Not trusting your gut, also known as not following your intuition, can last just a moment. It’s when you see or feel something, as subtle as it might be, and you ignore it.
“No, I must have heard him wrong.”
“I’m sure this case is the exception.”
“But all my friends have invested in this. They must know something.”
My “mistakes” occurred when I didn’t listen to the warning signals going off, and that’s when I got into trouble.
It may be as simple as a gut feeling that says, “Sell those ABC stock shares now.” Then the broker talks you out of it . . . and the shares go downhill. I’ve done that one.
Or when I knew, from one snapshot moment, that I should walk away from a deal because my gut was screaming “No, no, no!” I went through with it because the returns being reported were better than anything I had seen–and I wanted those returns. Here’s the story that goes along with that scenario:
My husband Robert and I met a man who owned a hedge fund while we were attending a stock-trading seminar. Several knowledgeable investors we knew were investing with him and telling us about the incredible returns they were getting. We were interested. So interested, in fact, that we made a special trip to his firm’s offices in Florida to conduct our due diligence on the company.
This man claimed to have designed a unique and confidential trading system that was the core of his success. He had just refurbished and moved into plush offices. I made a mental note of the high overhead he was paying monthly. What we heard and saw did not set off any alarms. That night he and some members of his executive team took us out to dinner at an upscale steakhouse.
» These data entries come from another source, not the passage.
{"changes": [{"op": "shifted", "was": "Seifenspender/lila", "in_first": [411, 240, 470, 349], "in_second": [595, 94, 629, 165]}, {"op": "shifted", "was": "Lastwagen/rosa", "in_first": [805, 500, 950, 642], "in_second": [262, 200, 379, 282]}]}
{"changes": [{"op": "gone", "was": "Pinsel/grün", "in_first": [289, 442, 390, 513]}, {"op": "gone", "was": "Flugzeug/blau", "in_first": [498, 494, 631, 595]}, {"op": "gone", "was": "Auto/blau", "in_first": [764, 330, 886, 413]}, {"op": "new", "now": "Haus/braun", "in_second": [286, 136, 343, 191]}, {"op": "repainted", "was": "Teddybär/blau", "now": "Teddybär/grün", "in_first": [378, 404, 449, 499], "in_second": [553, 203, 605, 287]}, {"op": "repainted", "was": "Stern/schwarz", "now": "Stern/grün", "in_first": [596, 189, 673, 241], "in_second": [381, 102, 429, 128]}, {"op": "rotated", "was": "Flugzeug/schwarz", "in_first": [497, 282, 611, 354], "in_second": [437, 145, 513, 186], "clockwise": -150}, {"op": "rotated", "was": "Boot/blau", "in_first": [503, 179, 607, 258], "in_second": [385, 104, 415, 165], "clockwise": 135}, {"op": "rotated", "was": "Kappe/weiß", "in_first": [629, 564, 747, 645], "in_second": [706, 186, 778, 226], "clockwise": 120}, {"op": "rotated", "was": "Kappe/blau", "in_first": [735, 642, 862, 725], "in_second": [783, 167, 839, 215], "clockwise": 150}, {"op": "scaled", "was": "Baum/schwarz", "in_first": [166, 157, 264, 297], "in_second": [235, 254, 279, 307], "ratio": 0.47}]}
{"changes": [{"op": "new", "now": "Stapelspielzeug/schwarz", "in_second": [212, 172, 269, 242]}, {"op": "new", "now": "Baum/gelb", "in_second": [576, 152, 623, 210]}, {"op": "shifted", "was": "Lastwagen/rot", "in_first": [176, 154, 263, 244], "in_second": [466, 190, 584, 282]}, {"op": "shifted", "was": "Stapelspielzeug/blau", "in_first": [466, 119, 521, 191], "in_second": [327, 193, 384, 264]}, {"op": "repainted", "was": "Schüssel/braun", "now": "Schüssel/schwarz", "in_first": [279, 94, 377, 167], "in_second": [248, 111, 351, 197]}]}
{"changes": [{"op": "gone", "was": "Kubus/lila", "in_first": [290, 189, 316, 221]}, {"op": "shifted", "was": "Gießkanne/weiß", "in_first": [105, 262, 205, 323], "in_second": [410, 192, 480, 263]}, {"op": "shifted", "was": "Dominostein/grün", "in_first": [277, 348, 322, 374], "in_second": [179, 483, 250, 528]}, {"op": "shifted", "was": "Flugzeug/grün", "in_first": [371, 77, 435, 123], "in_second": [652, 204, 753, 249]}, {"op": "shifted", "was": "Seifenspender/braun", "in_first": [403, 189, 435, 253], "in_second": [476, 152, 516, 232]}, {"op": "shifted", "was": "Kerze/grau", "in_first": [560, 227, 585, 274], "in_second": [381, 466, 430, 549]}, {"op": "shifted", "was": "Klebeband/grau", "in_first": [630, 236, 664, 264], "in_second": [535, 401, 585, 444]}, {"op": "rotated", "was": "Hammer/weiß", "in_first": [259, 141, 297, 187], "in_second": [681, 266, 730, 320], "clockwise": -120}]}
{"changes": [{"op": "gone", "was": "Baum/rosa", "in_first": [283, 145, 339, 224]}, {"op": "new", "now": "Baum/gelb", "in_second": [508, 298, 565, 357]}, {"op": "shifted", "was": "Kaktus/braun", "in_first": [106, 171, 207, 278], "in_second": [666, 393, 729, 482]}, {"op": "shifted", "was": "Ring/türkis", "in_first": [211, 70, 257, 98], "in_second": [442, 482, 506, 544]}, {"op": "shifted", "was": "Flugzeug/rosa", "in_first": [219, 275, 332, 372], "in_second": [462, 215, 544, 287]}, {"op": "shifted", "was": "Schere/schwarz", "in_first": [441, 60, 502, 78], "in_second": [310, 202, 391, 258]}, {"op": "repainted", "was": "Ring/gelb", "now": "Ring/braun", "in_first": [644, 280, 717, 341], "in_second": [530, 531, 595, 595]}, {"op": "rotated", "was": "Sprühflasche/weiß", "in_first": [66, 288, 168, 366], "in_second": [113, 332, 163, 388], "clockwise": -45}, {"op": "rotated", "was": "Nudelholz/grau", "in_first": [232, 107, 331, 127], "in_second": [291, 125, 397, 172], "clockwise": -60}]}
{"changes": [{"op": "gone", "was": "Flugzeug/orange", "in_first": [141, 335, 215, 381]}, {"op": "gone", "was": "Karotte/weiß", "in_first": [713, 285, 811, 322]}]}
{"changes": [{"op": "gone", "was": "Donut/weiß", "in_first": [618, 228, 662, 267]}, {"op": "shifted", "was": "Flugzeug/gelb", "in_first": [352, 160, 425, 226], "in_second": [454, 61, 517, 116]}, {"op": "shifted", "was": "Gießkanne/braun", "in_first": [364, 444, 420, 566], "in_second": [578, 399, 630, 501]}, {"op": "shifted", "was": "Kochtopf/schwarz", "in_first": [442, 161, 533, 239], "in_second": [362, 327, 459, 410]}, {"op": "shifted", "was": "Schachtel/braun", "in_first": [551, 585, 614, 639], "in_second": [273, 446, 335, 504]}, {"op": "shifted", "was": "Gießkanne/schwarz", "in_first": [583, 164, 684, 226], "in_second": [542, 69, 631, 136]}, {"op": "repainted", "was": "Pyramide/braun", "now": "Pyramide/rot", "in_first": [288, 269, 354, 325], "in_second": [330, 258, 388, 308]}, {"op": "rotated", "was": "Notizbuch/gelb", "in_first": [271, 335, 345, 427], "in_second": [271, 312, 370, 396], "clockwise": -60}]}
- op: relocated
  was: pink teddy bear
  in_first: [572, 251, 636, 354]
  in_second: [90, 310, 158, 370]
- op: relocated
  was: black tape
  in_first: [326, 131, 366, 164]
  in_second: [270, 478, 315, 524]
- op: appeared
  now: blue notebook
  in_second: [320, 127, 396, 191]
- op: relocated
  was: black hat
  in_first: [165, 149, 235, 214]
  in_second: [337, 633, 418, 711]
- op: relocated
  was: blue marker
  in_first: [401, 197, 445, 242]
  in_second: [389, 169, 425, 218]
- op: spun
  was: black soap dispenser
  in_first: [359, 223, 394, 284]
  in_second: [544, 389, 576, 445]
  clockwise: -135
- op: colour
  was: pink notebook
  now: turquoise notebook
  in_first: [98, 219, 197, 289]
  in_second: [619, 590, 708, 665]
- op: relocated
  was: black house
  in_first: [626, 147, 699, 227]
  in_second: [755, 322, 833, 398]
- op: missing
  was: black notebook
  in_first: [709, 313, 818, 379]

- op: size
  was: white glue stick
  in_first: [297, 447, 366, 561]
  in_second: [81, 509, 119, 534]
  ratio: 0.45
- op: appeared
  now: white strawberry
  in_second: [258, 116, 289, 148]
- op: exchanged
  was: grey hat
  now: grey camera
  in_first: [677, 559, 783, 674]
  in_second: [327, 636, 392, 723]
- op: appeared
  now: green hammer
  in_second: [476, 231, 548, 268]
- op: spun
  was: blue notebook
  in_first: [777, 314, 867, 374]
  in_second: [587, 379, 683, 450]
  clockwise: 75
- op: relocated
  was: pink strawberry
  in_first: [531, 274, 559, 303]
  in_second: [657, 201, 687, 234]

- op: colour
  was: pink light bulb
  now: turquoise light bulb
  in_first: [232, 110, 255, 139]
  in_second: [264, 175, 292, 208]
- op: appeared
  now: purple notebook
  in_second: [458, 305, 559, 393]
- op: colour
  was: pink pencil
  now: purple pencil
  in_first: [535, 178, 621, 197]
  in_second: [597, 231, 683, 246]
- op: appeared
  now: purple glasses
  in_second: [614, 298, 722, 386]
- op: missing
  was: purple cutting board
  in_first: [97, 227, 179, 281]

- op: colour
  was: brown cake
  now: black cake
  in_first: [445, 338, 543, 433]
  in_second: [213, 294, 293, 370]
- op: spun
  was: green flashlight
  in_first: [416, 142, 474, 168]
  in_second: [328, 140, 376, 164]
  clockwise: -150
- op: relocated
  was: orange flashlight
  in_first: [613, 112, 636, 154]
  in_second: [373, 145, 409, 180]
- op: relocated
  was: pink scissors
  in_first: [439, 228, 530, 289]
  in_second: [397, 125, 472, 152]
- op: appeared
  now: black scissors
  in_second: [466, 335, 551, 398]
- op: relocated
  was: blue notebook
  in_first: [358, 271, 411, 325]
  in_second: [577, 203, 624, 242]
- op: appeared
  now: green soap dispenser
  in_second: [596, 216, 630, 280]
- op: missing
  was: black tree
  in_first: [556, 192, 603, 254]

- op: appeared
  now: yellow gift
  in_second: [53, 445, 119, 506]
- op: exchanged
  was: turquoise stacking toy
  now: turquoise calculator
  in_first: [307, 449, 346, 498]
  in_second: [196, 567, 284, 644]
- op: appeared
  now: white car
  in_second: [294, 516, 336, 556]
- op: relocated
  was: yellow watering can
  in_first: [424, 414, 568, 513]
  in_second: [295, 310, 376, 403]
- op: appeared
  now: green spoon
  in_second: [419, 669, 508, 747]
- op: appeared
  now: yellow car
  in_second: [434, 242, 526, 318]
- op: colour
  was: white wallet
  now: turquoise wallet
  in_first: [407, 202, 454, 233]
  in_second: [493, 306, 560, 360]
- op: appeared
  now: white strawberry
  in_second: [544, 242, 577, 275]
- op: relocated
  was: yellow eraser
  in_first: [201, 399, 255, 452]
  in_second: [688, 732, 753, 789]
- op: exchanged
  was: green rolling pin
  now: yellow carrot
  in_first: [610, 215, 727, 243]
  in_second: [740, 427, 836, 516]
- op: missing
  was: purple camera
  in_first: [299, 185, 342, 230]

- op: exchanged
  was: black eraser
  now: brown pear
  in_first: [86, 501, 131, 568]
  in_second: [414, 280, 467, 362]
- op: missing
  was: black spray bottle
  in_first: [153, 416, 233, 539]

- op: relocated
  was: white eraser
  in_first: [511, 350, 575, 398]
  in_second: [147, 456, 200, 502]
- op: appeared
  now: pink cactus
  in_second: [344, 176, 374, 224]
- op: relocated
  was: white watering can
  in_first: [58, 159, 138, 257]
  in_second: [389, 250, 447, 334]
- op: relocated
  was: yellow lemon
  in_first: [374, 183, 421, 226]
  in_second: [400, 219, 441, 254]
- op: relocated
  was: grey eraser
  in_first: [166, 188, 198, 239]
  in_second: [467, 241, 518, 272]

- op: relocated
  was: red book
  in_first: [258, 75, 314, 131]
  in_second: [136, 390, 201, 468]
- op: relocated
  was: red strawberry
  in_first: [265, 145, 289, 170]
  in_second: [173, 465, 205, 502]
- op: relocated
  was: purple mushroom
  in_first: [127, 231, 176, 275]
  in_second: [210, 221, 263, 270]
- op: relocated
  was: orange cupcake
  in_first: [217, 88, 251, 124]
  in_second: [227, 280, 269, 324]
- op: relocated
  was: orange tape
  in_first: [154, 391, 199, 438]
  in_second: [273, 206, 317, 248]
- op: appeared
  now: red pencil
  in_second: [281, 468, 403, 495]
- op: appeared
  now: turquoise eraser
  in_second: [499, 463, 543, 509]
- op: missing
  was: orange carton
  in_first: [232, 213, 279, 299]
This man had made a strong point of telling us what a good Christian man he was. Now I don’t care whether a person is Christian, Jewish, Buddhist, Muslim or Hindu. However, I’m a strong believer in practicing what you preach; if this man goes out of his way to share his religious principles with me, then I expect him to act in a way that is congruent with those principles. Not the case here.
During dinner, and after a bit of wine, this man and his cohorts turned into the most obnoxious, rude, womanizing and embarrassing people I had ever been around. Diners near our table were getting up and walking out. At that point I knew in my gut that, at least on the “Christian” level, this man did not practice what he preached. And my instincts raised the red flag: “Where else is he not practicing what he preaches?” That was the moment I should have walked away.
The next morning I had convinced myself that maybe this was just a fluke. Maybe this man was just letting off some steam. “Can I really judge a person’s character from one incident?” I asked myself.
Why didn’t I trust my gut? Greed. The returns on his investments were far beyond the average. People I spoke with who were investing with him sang his praises. I could certainly overlook this one flaw if it meant I’d make a lot of money, I rationalized.
So Robert and I invested money with this man. The statements we received showed beautiful returns–on paper. We were about to invest more money into the hedge fund when Robert brought home a copy of a well-known investment newspaper. On the front cover was our friend, Mr. Hedge Fund, sitting on the beach with the headline, “Would You Trust This Man With Your Money?”
At first I was shocked, and then I began defending the guy. “It’s probably a disgruntled employee wanting to get even,” I thought.
In fact, this man conned his investors out of millions of dollars that he spent on everything from a new house to a new boat. He’s in prison, and investors may get about 10 percent of their money back.
The lesson for me was this: Had I trusted my gut at that defining moment at dinner when I knew something was not as it should have been, I would have saved myself money, distress and frustration.
Mistakes are truly mistakes only when you cover them up and pretend they didn’t happen; if you do that, you learn nothing. And in that case, you’ve just wasted a perfectly good mistake.